**WHAT NEEDS TO BE DONE**. In the records below, find the line that contains "preparation and negotiation of commercial" and the line that contains "ncluding regularly hosting"; write out exactly those two lines and everything between them, without the pictures.

**DATASET EXTRACT**.
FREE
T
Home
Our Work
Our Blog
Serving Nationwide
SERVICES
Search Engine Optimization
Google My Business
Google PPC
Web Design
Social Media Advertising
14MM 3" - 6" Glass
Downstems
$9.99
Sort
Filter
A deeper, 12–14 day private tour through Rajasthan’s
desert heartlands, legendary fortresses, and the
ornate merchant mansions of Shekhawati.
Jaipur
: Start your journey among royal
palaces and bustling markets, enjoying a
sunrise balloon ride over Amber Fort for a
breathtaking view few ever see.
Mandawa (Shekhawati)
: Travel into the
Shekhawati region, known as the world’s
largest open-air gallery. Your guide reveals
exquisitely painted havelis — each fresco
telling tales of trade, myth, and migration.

---

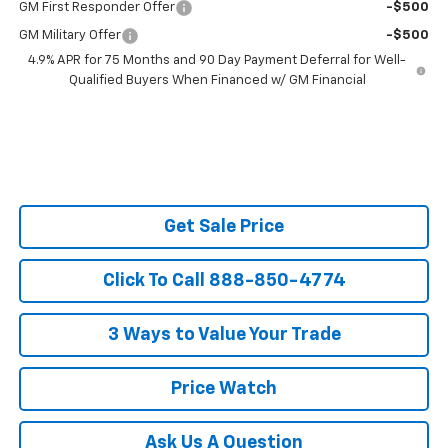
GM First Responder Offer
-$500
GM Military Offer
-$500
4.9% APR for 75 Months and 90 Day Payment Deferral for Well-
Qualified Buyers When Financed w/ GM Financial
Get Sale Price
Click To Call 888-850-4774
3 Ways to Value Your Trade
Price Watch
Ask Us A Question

* * *

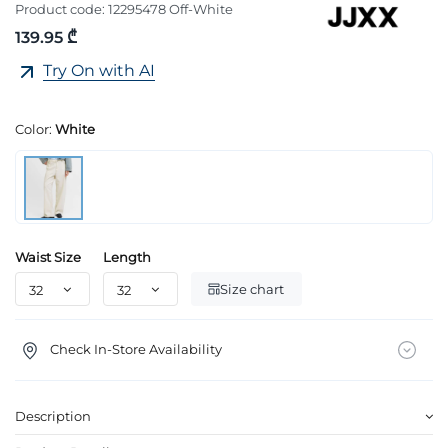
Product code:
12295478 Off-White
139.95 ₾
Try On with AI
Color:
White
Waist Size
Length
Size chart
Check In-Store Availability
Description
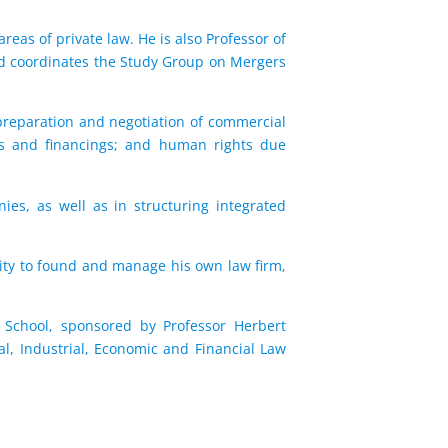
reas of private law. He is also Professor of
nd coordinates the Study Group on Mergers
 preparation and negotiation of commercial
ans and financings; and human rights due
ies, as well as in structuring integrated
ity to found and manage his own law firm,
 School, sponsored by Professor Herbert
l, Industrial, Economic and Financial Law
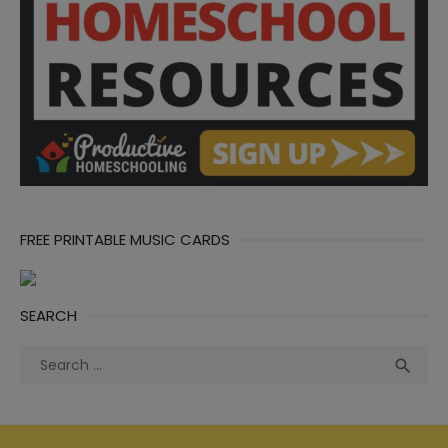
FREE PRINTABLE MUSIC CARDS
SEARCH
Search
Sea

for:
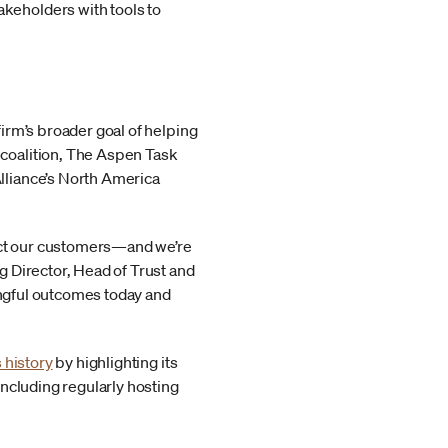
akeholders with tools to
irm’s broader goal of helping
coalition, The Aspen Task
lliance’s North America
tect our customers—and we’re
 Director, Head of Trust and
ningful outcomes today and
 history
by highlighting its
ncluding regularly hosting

**TASK OUTPUT**.
 preparation and negotiation of commercial
ans and financings; and human rights due
ies, as well as in structuring integrated
ity to found and manage his own law firm,
 School, sponsored by Professor Herbert
l, Industrial, Economic and Financial Law
FREE PRINTABLE MUSIC CARDS
SEARCH
Search
Sea

for:
akeholders with tools to
irm’s broader goal of helping
coalition, The Aspen Task
lliance’s North America
tect our customers—and we’re
 Director, Head of Trust and
ningful outcomes today and
 history
by highlighting its
ncluding regularly hosting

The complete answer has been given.